2.10.4 Basic Telecommunications In accordance with the Philippine Constitution of 1987 , foreign enterprises are restricted to engage in the basic telecommunications. It requires that only those foreign enterprises with more than 60% shares owned by the Philippine citizens can manage basic telecommunication business and it is hard for foreign enterprises to invest in broadband services in the Philippines. The Philippines also restricts foreigners to be executives and managers of the basic telecommunications businesses, and the proportion of foreign executives and managers should not exceed that of foreign equity.
In addition, the foreign investment in the private broadcasting company should not exceed 20% and the wired television and other types of broadcasting and media can only be managed by the Philippine citizens.
2.10.5 Advertising According to the laws of the Philippines, foreign ownership in the Philippine advertising companies cannot exceed 30%. In addition, eligibility of managers of advertising agencies is limited to Philippine citizens.

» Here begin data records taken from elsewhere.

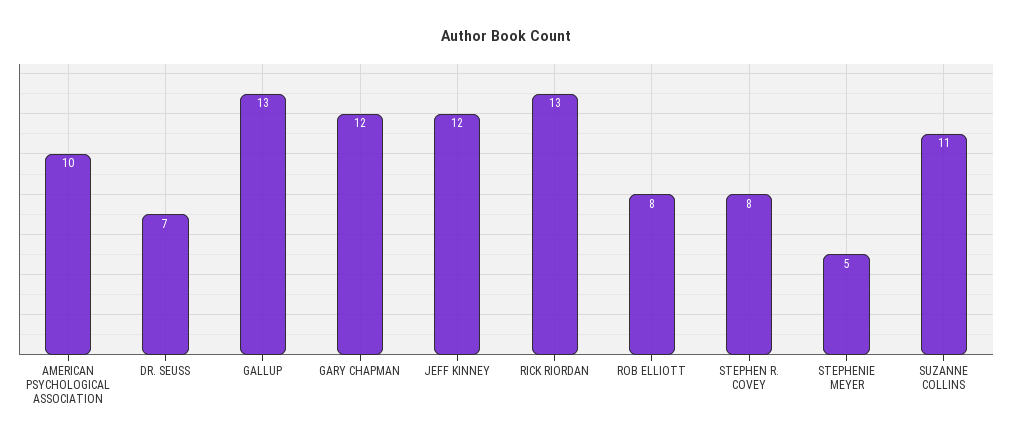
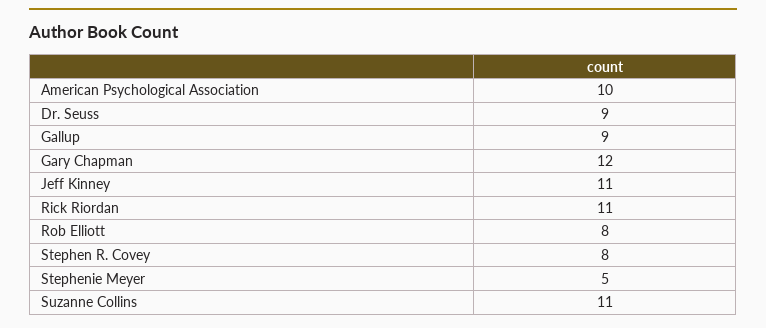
  {
    "AMERICAN PSYCHOLOGICAL ASSOCIATION": 10,
-   "DR. SEUSS": 7,
+   "DR. SEUSS": 9,
-   "GALLUP": 13,
+   "GALLUP": 9,
    "GARY CHAPMAN": 12,
-   "JEFF KINNEY": 12,
+   "JEFF KINNEY": 11,
-   "RICK RIORDAN": 13,
+   "RICK RIORDAN": 11,
    "ROB ELLIOTT": 8,
    "STEPHEN R. COVEY": 8,
    "STEPHENIE MEYER": 5,
    "SUZANNE COLLINS": 11
  }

2.10.6 Public Utilities Relevant laws of the Philippines restrict the foreign ownership of the companies of the public utilities such as water, electricity, communications, and transportation system. The domestic ownership in these companies should exceed 60% and the investors and managers of these
enterprises in which the foreign investors hold more than 80% shares should provide at least 30% shares in the first 8 years to the local investors. In addition, there is mutually beneficial request for the foreign enterprises investing in retail enterprises, that is, only when the native countries of the foreign enterprises allow the Philippines to invest in retail trade in its country, can the foreign enterprises invest in the Philippines.

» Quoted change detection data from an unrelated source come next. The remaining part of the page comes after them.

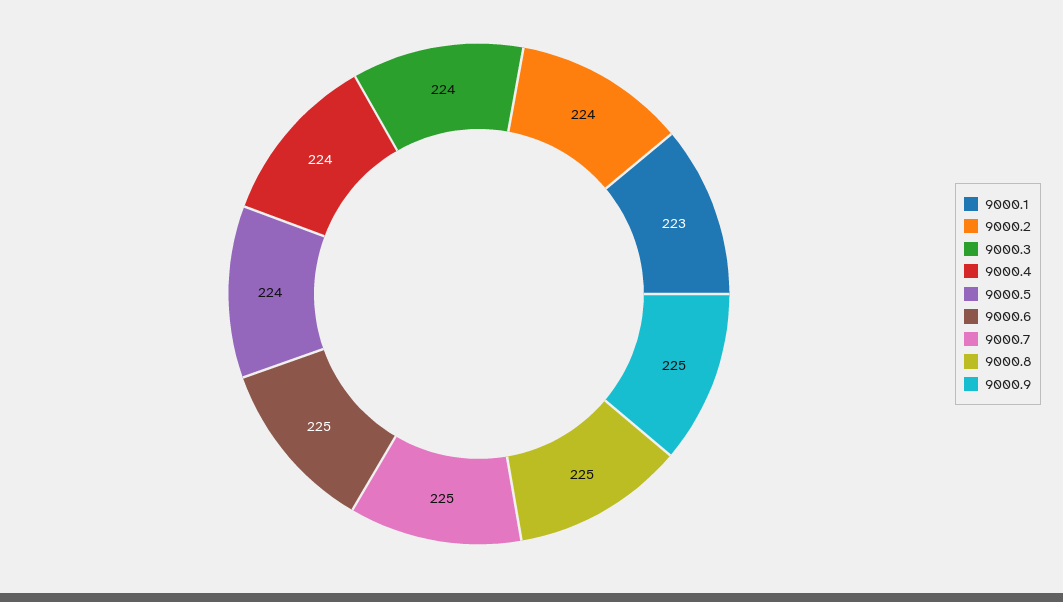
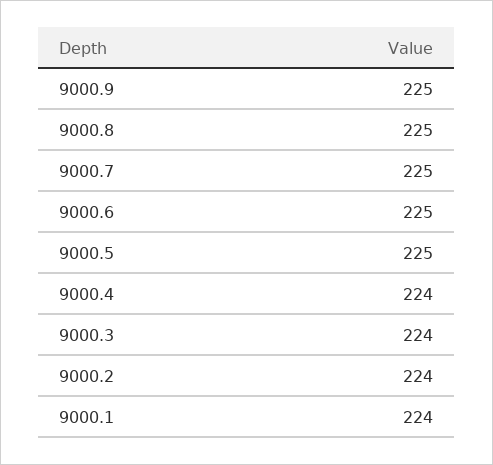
  {
-   "9000.1": 223,
+   "9000.1": 224,
    "9000.2": 224,
    "9000.3": 224,
    "9000.4": 224,
-   "9000.5": 224,
+   "9000.5": 225,
    "9000.6": 225,
    "9000.7": 225,
    "9000.8": 225,
    "9000.9": 225
  }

4 Barriers to Investment The current Philippine laws allow foreign investors to set up joint ventures, branches and representative offices in the Philippines. The law stipulates that Filipino shareholders should not be fewer than five and most shareholders should be permanent residents of the Philippines. The secretary of a joint venture should be Philippine citizen. The Philippine Securities and Exchange Commission also requires that the financial personnel of joint ventures should be permanent residents of the Philippines.

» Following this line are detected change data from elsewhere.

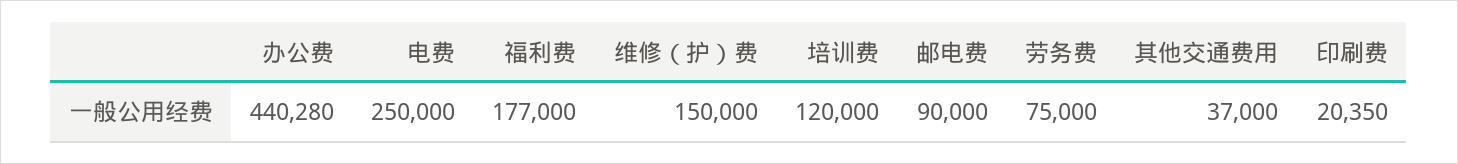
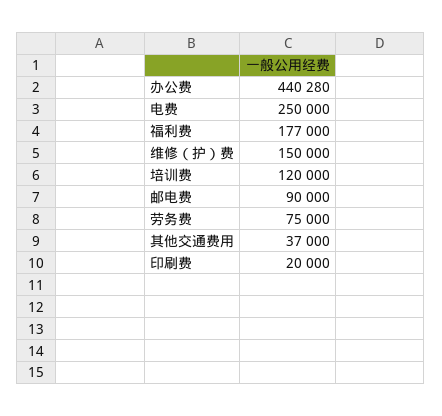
  {
    "办公费": 440280,
    "电费": 250000,
    "福利费": 177000,
    "维修（护）费": 150000,
    "培训费": 120000,
    "邮电费": 90000,
    "劳务费": 75000,
    "其他交通费用": 37000,
-   "印刷费": 20350
+   "印刷费": 20000
  }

To establish companies of joint-stock or partnership, foreign enterprises are required to submit application forms to the Security and Exchange Commission, register name confirmed by SEC, articles of association, foreign shareholders’ permanent identification (ACR/ICR, SIRV and foreign equity subscriber’s visa) issued by the Philippine Immigration Office, certification for the (total) capital of the applicant issued by Philippine Banks, and certification for the capital (inward remittance) of the foreign investors issued by Philippine Banks. Submitting the resolutions of the Philippine board of directors is also required for the establishment of joint ventures.
To set up branch offices in the Philippines, besides application forms, register name confirmed by SEC and copies of articles of association, foreign enterprises are required to submit the following documents: copies of authorization to establish branches in the Philippines by the board of directors of the parent company, certification for foreign capital ( inward remittance) in place issued by Philippine Banks (If the documents are provided outside the Philippines, notarization by Philippine embassies and consulates abroad is also required), the latest annual financial reports of the parent company issued by independent certified public accountants in the home country of the applicant, and assignation of a local agent awaiting the subpoena of SEC.
The stipulations for the foreign investors in the Philippines are too cumbersome and the procedures too complicated, constituting a substantial obstacle to foreign investment.